> **PAGE EXTRACT**:

◆ ◆ ◆

The state education commissioner has overturned the termination of Haddon Township High School’s athletic director, who in May 2012 was caught on camera placing dog feces on his ex-wife’s car in the school parking lot.
Just months before, Alan Carr also lied to school administrators about secretly putting an upsetting newspaper article in his ex-wife’s mailbox, records show.
Carr and his ex-wife, also a teacher at the high school, had divorced shortly before the actions occurred.
An administrative law judge initially ruled in April to revoke Carr’s tenure, saying “his ability to serve as a proper example for students has been severely compromised.” The district school board had contended Carr’s behavior violated its anti-bullying policy and warranted dismissal from his tenured position.
But Commissioner Chris Cerf this week said that punishment would go too far.

◆ ◆ ◆

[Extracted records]
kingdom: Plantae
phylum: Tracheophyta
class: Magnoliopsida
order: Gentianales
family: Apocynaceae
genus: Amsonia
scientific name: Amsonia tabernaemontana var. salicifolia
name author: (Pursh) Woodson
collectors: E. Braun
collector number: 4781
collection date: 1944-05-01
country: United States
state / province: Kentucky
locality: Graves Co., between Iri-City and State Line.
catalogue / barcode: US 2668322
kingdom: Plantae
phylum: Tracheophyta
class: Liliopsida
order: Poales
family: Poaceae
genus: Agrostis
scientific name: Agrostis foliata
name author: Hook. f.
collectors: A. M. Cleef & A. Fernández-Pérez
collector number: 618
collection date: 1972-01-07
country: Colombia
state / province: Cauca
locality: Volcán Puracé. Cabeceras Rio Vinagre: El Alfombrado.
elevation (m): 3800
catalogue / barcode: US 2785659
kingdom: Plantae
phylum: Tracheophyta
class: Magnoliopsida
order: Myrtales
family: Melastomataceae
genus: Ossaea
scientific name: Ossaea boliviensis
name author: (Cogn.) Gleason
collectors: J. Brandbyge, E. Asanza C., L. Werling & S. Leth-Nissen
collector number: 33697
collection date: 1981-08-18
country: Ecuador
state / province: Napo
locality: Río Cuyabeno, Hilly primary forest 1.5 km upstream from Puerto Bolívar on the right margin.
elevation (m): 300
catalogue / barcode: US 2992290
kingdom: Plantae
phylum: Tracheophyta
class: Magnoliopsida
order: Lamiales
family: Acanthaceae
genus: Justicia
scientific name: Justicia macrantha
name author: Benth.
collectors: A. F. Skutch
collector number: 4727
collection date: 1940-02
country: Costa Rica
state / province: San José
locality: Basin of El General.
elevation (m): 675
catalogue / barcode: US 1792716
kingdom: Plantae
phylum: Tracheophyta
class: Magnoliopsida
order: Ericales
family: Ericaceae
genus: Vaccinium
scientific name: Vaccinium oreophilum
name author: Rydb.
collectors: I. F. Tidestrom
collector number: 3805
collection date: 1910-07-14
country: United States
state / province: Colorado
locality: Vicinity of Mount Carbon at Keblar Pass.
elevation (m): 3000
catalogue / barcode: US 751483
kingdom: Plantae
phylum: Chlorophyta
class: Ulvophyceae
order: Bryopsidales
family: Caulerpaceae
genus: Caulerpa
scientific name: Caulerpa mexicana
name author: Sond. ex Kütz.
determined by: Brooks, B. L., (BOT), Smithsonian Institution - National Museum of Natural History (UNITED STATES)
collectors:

◆ ◆ ◆

> **TASK A**: Reproduce the portion of the rows that begins with the line containing "collectors: J. Brandbyge, E." and runs through the final line of the rows, including both ends.
> **TASK B**: Continue the news article about the reversal of the athletic director's firing from the point where it stops.

> **FINAL RESULT A**:
collectors: J. Brandbyge, E. Asanza C., L. Werling & S. Leth-Nissen
collector number: 33697
collection date: 1981-08-18
country: Ecuador
state / province: Napo
locality: Río Cuyabeno, Hilly primary forest 1.5 km upstream from Puerto Bolívar on the right margin.
elevation (m): 300
catalogue / barcode: US 2992290
kingdom: Plantae
phylum: Tracheophyta
class: Magnoliopsida
order: Lamiales
family: Acanthaceae
genus: Justicia
scientific name: Justicia macrantha
name author: Benth.
collectors: A. F. Skutch
collector number: 4727
collection date: 1940-02
country: Costa Rica
state / province: San José
locality: Basin of El General.
elevation (m): 675
catalogue / barcode: US 1792716
kingdom: Plantae
phylum: Tracheophyta
class: Magnoliopsida
order: Ericales
family: Ericaceae
genus: Vaccinium
scientific name: Vaccinium oreophilum
name author: Rydb.
collectors: I. F. Tidestrom
collector number: 3805
collection date: 1910-07-14
country: United States
state / province: Colorado
locality: Vicinity of Mount Carbon at Keblar Pass.
elevation (m): 3000
catalogue / barcode: US 751483
kingdom: Plantae
phylum: Chlorophyta
class: Ulvophyceae
order: Bryopsidales
family: Caulerpaceae
genus: Caulerpa
scientific name: Caulerpa mexicana
name author: Sond. ex Kütz.
determined by: Brooks, B. L., (BOT), Smithsonian Institution - National Museum of Natural History (UNITED STATES)
collectors:

> **FINAL RESULT B**:
Cerf said Carr’s actions, “although reprehensible, were not as egregious as the conduct that has been reported in some prior cases relating to teacher termination.” He also noted the “highly improper” incident “stemmed from a domestic incident not associated with (Carr’s) school duties.” [emphasis mine]Obviously, I don't know all the particulars, so I won't comment on whether Carr is guilty or not. But here we have yet another incident where Chris Cerf seems more than happy to throw himself into a matter of local school governance and render a decision solely on the basis of his personal judgement.
You'll remember when Cerf overturned the decision of the Perth Amboy BOE to fire their controversial superintendent, Janine Caffrey. But that was just one of a series of events that point to a pattern of autocracy throughout New Jersey's school system.
Now, I understand that New Jersey's laws give the Commissioner the right to render judgements on all matters arising under school law. But the Commissioner also has an obligation to show restraint when overturning the decision of both a local school board and an administrative judge. In other words: he better have a damn good reason for reversing a previous decision. Does he?
Cerf said Carr’s actions, “although reprehensible, were not as egregious as the conduct that has been reported in some prior cases relating to teacher termination.” He also noted the “highly improper” incident “stemmed from a domestic incident not associated with (Carr’s) school duties.”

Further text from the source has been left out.